Edouard Detaille, célèbre peintre militaire, nous apprend par ses carnets qu’en 1899 Julien Le Blant quitte Paris en vendant toutes ses œuvres et se retire pour des raisons de santé en Corrèze. Il va vivre au manoir de Rholan, près de Beaulieu-sur-Dordogne. C’est le célèbre artiste créateur de tapisseries, son ami Jean Lurçat qui avait réalisé la décoration en rouge et vert des lieux.

“La liste est longue des bons artistes qui ont fait de cette terre leur séjour d’élection et qui l’ont chantée, avec des couleurs sur des toiles. On peut parler d’une école de Beaulieu comme il y a une école de Crozant. Trouillebert, l’émule de Corot, Duval-Gozlan qui s’apparente à Monet et aux impressionnistes, Pierre de Montholon, Julien le Blant qui, après avoir longtemps dessiné des marins et des grognards, vint exprimer tout le pittoresque de la vie: foires, marchés, vieilles boutiques, vieilles rues. Or, voilà que la nature le prend, que la vie paysanne lui révèle une activité insoupçonnée, que le changement des saisons et la loi des heures suscitent des effets autres que ceux qui lui avaient suffi pour acquérir notoriété et prospérité. Et comme l’impression reçue est dominatrice, qu’elle abolit  les imaginations du passé, les trouvailles heureuses qui ravissaient les bibliophiles, Julien Le Blant, le peintre classé Julien Le Blant, se laisse prendre, accepte l’augure de la révélation, devient un artiste si dissemblable de l’ancien, que ceux qui étaient mis en présence des «Marchés» exécutés loin de Paris, dans la dévotion de la vie paysanne, étaient excusables de douter, un moment, que les deux Julien Le Blant fussent une personne…
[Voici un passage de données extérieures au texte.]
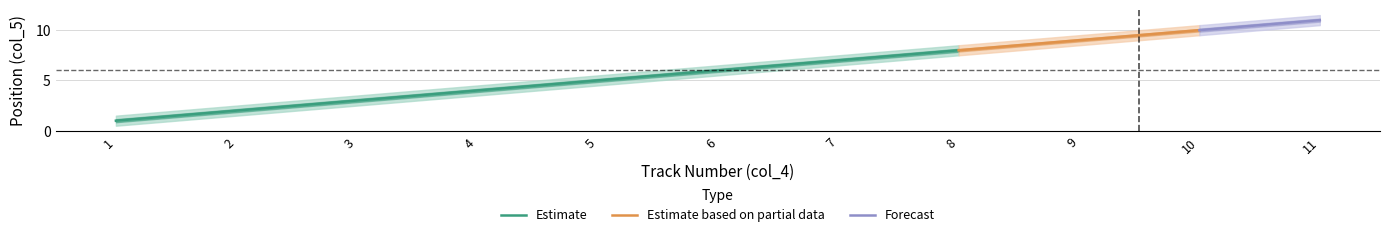

How many lines are shown in the chart?

3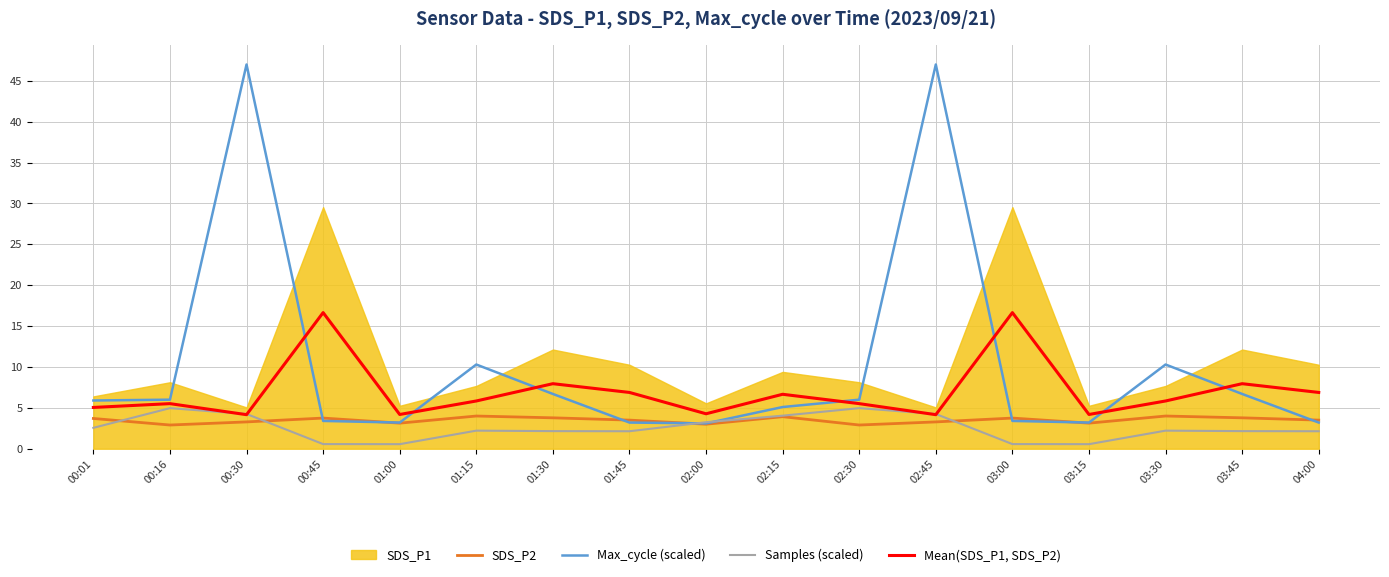

Which series changed the most between 00:16 and 02:30?

SDS_P2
M. Julien Le Blant n’a pas, en changeant le motif de ses compositions, perdu en qualité de dessin, ni en faculté de présentation. Bien au contraire, les personnages sont, ici, accusés avec une sûreté d’œil et de crayon un sentiment de vérité qui militent en faveur de l’observation directe substituée, chez notre artiste, aux plus heureuses fantaisies de l’imagination. Ceci dit, il est peut-être superflu d’ajouter que M. Julien Le Blant dessine beaucoup dans sa retraite corrézienne, dessine continuellement, accumulant des carnets qui témoignent d’une activité intelligente, d’un amour profond de la vie et de la nature.  Julien Le Blant est un aimable “sauvage” aux yeux clairs, à la moustache d’argent, au visage souriant et coloré, à la voix gouailleuse ou attendrie, un vrai philosophe qui a su renoncer à bien des choses pour aller vivre libre dans un coin perdu de la Corrèze.”

Lecture pour tous, Hachette,15 mai 1917

Beaulieu-sur-Dordogne, Corrèze, Altillac
Marché aux boeufs – Beaulieu-sur-Dordogne

Ces scènes de la vie rurale sont une renaissance pour l’artiste. Dans un style inspiré des impressionnistes, il traduit l’animation des marchés et foires de la Dordogne et de l’Aveyron. Du 30 janvier au 11 février 1905, il expose ces scènes paysannes à la Société des Aquarellistes, au 18 rue Caumartin à Paris et la critique salue de manière très positive sa démarche.

“A la galerie des Artistes modernes, M. Julien Le Blant réunit une quarantaine de peintures. A ces paysanneries amusantes, les marchés et les foires de la Dordogne et de l’Aveyron ont fourni une source d’inspiration fort originale, et l’artiste n’a pas noté sans esprit le grouillement pittoresque des places de villages encombrées de vendeurs et de chalands, avec leur cadre de petites maisons claires, que domine, au loin, la croupe d’une montagne verte. Des Laveuses, dix fois peintes au même coin de rivière et par dix lumières différentes, attestent aussi des qualités de coloriste et chercheur souvent délicat de M. Julien Le Blant”.

Le magazine Les Arts de mars 1914 lui consacre un article élogieux intitulé: un revenant.